Imports Helped Alleviate the Formula Crisis. Why Are We About to Start Taxing Them Again?

Dear Capitolisters,
One of this newsletter’s persistent, albeit depressing, themes is that bad policy can linger for years, even decades, after it’s been proven ineffective at best and destructive at worst. There are plenty of examples of this problem—people have even written books about it—but there may end up being no better example than baby formula, a frequent topic of my 2022 scribblings.
Indeed, just as American store shelves are returning to some semblance of supply normalcy—thanks in no small part to the emergency liberalization of multiple U.S. restrictions on European and other foreign-made formula products—the federal government appears ready to reapply high, potentially prohibitive, taxes on the very imports that helped save the day.
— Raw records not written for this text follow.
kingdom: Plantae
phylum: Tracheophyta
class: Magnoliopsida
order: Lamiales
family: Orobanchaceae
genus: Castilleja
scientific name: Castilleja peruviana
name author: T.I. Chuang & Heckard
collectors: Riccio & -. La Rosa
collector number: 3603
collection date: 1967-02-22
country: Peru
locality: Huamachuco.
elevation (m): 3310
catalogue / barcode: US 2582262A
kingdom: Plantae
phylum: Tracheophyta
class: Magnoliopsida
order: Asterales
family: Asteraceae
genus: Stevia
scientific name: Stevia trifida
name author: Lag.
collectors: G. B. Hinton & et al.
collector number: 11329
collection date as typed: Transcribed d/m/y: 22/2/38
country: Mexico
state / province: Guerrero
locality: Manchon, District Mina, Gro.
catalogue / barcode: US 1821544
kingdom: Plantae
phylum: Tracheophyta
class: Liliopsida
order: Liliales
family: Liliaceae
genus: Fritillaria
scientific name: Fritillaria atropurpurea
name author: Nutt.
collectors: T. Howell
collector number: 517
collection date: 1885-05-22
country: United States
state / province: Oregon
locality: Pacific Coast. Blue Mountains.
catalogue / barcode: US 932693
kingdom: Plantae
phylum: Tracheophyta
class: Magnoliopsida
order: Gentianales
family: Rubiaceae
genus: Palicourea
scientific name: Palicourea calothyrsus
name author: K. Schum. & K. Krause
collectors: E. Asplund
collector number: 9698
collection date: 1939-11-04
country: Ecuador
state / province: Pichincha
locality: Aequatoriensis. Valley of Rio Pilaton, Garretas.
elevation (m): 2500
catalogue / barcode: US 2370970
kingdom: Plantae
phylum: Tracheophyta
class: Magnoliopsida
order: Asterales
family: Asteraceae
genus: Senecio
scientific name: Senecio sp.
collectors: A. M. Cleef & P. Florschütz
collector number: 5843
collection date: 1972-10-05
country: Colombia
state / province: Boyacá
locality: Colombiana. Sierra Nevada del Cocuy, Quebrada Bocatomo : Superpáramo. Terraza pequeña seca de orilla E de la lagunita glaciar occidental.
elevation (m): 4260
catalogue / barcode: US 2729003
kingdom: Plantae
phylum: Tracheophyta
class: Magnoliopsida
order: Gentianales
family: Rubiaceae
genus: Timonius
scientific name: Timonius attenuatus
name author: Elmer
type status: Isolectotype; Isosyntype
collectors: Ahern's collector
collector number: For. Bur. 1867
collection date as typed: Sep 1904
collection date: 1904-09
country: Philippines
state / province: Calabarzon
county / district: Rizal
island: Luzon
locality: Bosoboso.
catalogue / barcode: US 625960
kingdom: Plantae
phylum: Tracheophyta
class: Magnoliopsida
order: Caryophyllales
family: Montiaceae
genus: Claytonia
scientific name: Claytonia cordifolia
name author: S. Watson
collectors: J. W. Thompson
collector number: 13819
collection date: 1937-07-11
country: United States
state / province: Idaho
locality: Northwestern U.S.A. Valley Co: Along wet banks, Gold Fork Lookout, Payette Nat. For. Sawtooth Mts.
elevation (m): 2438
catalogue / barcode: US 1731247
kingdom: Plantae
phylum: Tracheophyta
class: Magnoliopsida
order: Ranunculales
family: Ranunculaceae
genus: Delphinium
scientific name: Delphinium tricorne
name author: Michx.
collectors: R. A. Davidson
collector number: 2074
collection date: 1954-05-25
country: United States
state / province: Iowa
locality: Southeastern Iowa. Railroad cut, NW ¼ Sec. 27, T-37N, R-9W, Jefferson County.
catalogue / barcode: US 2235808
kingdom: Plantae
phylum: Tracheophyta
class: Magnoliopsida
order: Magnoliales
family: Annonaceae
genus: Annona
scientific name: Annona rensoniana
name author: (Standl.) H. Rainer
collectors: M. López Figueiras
Looking Back at the Baby Formula Crisis
Before we get to that, however, a quick refresher as to how we got here (see this for details): The United States has—thanks to intense lobbying by the politically-powerful U.S. dairy industry—long imposed a complicated system of domestic regulations and “tariff rate quotas” on imports of milk, cheese, and other dairy products. Among those other products are infant formula and its base ingredient, dry milk, and import taxes averaged out to an effective rate of about 25 percent. When combined with the FDA’s onerous regulatory (“non-tariff”) restrictions, which subjected popular formulas approved by competent regulators abroad (the EU, U.K., New Zealand, etc.) to a laundry list of nitpicky rules, the trade restrictions effectively walled off the United States from all foreign formula brands—even ones that many American parents really wanted (and went underground to get).